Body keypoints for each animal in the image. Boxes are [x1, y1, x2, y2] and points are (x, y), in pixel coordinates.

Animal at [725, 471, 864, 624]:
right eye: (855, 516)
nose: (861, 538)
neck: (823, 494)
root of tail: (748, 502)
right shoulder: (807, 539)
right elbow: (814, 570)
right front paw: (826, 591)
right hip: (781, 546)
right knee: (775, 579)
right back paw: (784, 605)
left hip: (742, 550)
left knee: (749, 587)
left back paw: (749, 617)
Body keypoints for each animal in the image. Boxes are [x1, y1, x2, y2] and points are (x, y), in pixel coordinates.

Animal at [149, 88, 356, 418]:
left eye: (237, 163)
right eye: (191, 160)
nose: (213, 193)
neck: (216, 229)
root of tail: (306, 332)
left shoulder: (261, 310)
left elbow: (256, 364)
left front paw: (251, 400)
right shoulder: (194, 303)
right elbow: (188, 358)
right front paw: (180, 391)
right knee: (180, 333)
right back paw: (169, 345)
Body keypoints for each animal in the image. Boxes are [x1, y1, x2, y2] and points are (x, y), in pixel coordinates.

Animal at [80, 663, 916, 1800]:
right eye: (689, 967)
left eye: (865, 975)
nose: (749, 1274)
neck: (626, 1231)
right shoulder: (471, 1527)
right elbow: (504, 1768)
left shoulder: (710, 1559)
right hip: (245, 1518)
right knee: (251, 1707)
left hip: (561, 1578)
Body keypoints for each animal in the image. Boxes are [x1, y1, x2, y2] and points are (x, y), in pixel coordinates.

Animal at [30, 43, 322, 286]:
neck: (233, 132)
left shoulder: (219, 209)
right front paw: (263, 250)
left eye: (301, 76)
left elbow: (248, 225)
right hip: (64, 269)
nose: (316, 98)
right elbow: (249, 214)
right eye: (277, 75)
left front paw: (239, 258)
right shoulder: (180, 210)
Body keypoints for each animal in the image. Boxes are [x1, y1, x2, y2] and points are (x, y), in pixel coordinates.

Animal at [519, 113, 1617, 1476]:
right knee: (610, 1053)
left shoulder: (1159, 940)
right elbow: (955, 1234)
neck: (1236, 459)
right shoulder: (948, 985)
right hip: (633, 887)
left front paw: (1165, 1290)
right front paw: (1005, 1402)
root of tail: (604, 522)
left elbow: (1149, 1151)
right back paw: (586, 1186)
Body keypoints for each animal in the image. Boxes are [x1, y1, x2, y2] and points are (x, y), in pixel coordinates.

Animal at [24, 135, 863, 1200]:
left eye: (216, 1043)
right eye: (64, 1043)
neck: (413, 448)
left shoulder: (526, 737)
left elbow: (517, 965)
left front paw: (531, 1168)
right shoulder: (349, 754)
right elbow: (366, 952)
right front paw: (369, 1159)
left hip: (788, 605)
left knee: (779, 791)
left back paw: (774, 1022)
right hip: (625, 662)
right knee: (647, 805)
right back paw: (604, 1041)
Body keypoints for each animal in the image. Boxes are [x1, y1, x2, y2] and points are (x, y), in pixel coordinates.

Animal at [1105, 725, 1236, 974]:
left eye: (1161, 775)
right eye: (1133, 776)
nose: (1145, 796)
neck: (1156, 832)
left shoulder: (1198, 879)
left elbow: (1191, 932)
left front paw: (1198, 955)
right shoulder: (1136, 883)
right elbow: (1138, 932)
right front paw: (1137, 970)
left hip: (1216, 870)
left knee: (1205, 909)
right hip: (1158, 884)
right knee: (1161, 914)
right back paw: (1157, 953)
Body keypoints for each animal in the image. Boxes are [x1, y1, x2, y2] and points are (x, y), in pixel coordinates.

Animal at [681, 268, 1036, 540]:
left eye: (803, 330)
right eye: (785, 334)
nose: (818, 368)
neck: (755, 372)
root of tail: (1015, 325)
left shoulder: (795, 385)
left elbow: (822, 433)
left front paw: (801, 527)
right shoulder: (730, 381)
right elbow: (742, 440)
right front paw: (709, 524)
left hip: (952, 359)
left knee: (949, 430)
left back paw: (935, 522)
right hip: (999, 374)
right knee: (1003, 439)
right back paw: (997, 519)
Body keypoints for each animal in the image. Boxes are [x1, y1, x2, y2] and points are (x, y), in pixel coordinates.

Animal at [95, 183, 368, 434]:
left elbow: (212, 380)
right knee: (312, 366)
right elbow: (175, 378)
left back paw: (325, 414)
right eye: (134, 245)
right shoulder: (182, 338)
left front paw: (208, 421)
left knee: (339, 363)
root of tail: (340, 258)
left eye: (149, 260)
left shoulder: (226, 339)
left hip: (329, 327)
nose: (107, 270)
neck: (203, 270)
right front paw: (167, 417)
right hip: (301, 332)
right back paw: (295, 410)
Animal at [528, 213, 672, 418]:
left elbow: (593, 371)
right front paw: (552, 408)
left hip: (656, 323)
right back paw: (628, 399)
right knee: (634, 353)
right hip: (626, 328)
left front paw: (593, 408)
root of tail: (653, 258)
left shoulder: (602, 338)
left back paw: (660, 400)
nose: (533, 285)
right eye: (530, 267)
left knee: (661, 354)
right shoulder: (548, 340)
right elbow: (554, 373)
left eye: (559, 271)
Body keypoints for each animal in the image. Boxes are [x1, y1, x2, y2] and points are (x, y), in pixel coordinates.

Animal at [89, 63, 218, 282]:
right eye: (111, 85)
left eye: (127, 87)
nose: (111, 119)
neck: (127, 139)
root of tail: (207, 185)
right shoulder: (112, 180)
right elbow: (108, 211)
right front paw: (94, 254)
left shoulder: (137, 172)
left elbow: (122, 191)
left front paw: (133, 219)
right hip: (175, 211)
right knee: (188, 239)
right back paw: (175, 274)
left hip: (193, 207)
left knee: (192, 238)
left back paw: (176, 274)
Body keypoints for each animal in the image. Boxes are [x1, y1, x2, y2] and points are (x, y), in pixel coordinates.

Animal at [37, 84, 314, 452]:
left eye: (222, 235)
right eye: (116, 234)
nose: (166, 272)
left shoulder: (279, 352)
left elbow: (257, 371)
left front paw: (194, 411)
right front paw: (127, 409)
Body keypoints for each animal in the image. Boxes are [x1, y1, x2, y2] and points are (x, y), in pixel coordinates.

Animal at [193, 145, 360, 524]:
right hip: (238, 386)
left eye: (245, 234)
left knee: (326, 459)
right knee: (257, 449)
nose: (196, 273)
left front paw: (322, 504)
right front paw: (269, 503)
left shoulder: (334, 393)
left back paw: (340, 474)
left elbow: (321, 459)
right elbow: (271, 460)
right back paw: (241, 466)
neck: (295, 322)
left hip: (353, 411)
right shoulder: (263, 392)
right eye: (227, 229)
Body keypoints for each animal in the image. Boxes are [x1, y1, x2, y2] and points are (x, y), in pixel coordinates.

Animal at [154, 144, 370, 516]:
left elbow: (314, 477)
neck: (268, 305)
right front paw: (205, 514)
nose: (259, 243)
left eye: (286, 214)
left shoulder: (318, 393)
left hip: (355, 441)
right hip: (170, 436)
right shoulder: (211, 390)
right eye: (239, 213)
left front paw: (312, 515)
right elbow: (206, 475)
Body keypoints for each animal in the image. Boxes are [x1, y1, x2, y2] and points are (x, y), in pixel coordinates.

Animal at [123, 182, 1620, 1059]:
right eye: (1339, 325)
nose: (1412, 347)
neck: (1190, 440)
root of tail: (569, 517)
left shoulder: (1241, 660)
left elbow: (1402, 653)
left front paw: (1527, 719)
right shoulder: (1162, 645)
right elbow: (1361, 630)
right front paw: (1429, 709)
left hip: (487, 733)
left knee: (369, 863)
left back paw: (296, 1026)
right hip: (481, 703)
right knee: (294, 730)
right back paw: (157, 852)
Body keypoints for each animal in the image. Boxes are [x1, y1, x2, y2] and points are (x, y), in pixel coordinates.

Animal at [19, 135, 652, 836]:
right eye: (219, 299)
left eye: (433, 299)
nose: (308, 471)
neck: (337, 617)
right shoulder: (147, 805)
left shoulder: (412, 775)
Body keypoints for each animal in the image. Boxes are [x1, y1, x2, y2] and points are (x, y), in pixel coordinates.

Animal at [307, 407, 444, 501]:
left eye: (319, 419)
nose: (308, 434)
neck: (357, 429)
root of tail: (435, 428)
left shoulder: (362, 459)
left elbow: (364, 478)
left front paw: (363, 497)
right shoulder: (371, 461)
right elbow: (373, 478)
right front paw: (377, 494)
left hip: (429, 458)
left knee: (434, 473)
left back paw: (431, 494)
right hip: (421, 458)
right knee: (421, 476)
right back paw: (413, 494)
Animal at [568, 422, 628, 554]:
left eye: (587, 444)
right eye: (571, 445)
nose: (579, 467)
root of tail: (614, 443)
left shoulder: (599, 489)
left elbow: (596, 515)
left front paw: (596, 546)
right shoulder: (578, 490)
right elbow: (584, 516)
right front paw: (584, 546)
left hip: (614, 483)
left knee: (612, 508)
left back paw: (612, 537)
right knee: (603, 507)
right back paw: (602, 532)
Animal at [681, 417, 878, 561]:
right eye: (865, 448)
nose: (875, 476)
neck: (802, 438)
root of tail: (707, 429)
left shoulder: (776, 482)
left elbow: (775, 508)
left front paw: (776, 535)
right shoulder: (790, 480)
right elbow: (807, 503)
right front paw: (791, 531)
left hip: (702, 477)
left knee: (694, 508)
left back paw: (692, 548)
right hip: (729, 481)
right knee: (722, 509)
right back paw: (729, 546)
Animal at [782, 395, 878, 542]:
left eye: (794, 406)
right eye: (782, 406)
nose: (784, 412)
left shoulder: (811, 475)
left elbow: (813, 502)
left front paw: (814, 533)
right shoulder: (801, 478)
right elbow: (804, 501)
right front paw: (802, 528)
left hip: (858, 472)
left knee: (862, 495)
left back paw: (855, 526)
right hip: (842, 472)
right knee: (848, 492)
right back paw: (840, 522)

__________________________________________________

- Task to carry out: Find and show each line of the listing with the word "root".

- Result below:
root of tail: (748, 502)
root of tail: (306, 332)
root of tail: (604, 522)
root of tail: (1015, 325)
root of tail: (340, 258)
root of tail: (653, 258)
root of tail: (207, 185)
root of tail: (569, 517)
root of tail: (435, 428)
root of tail: (614, 443)
root of tail: (707, 429)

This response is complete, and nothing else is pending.